An Immigration and Customs Enforcement agent has claimed the department had no idea they would be deployed on a new operation.
Donald Trump's team has placed ICE agents in airports across the country to assist the Transportation Security Administration during the Department of Homeland Security's shutdown. TSA employees have been increasingly absent as the shutdown affects their pay, with about 3,400 TSA agents calling out of work on Sunday, according to BBC.
Republicans and Democrats have yet to find an agreeable fix to the DHS bill, which so far includes funding for ICE agents. Dem representatives have held firm and refused to vote through the current bill proposal.
As a counter to TSA employee callouts, the Trump administration has called in ICE to assist security check-ins. New York's John F. Kennedy Airport and Hartsfield-Jackson Airport in Atlanta, Georgia, have seen security check-in queues lasting several hours.
The Atlantic staff writer Nick Miroff claimed that ICE agents currently deployed in airports across the country had no idea they would be aiding the remaining TSA agents. He said, "Well, first, my first thought was, This isn’t gonna help.
"Second was that this is consistent with the way the president views ICE as more than like a personal army, kind of like a personal errand corps, where he needs some kind of job done and he wants the optics of toughness, he just calls on ICE, which, once again, is just a gross misunderstanding of what that law-enforcement agency’s role is.
"And so, over the course of last weekend, I initially wrote to some of my ICE sources, and they had no information about it; they had no idea what the operational plans were gonna be."

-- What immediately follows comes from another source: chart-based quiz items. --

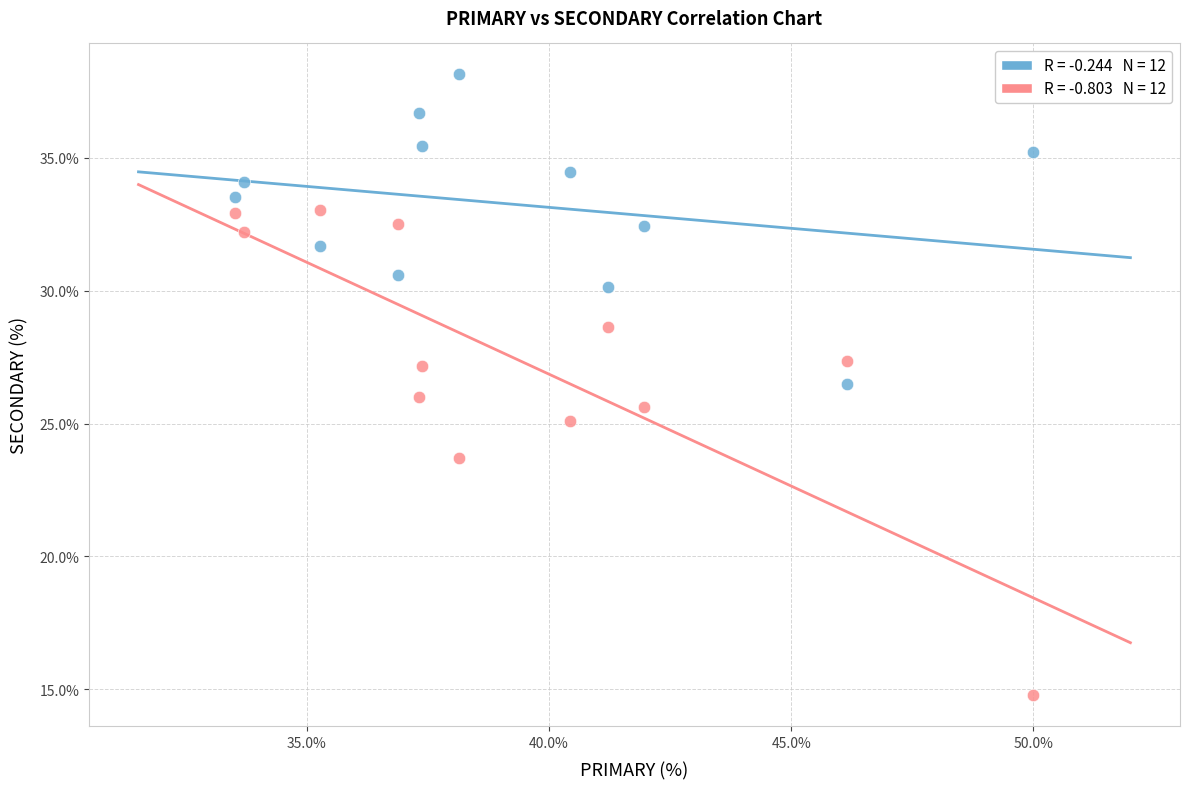

Across all data points, what is the range of Y values (max minus min)?

23.4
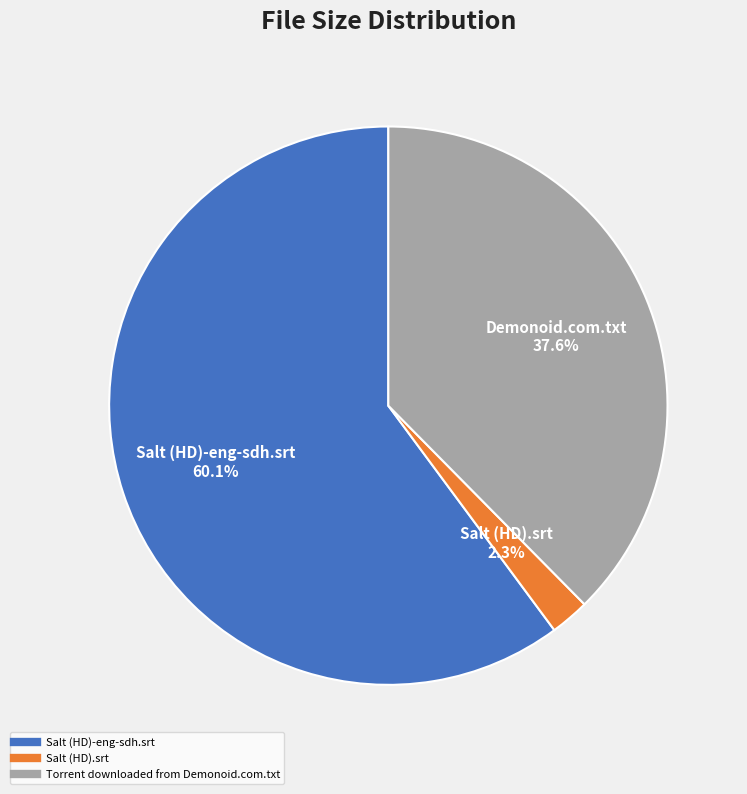

To the nearest percent, what is the average slice percentage?

33%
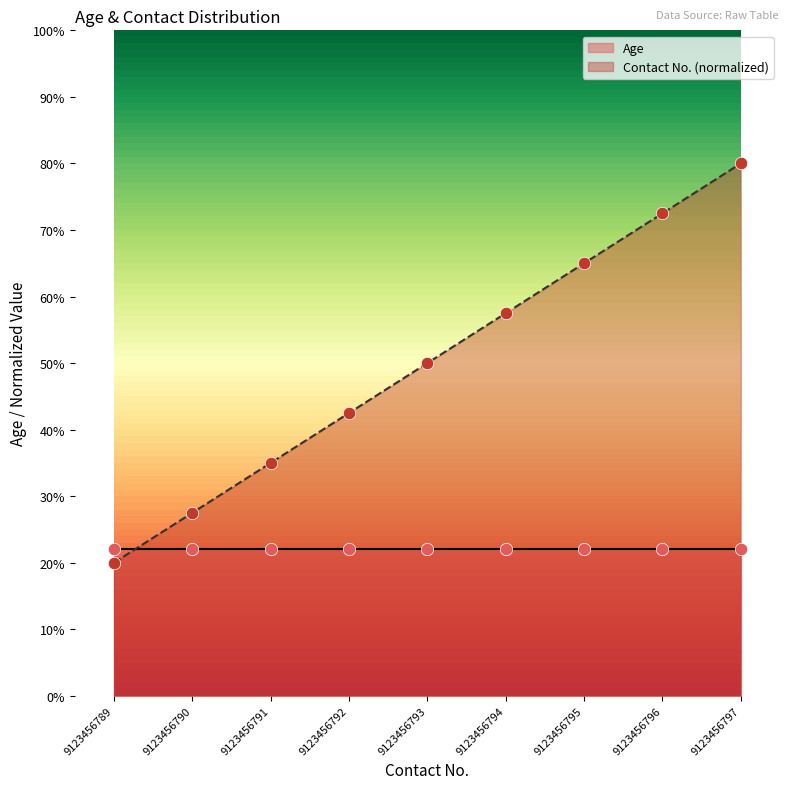

What is the change in value from 9123456791 to 9123456797?

+45.0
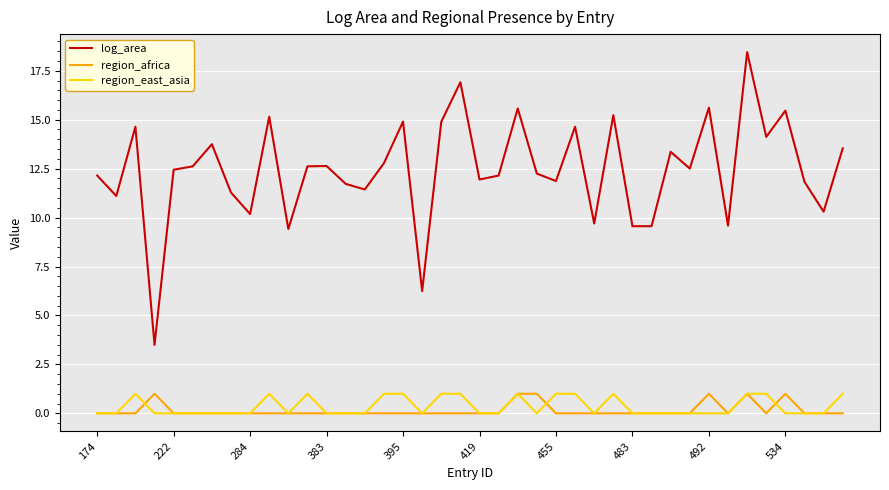

Which series has the largest total across all categories?

log_area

Miroff went on to suggest that the deployment of ICE at airports is a test of how a similar deployment may affect the midterm elections.
He said, "The kind of darker interpretation of this is that this is a test run for the president to deploy ICE officers to polling stations and intimidate voters in November. That’s yet to be seen.
"But it is a reminder of the way the president views DHS, but specifically ICE, as a kind of personal federal force that is at the beck and call of the president and he can just deploy whenever he needs a tough job done."
Trump ally Steve Bannon has claimed the deployment of ICE in airports is a stress test of how the agency could be used in the midterm elections. "The ICE agents at the airports to help out, and remember they said they're not going to work the x-rays, it's too complicated, they're not trained for it, but they're trained to — wait for it — check IDs," Bannon said on the Monday edition of War Room.
"That's why it's perfect training for the fall of 2026. This is why it's such a brilliant, this is another 5-D chess move for President Trump."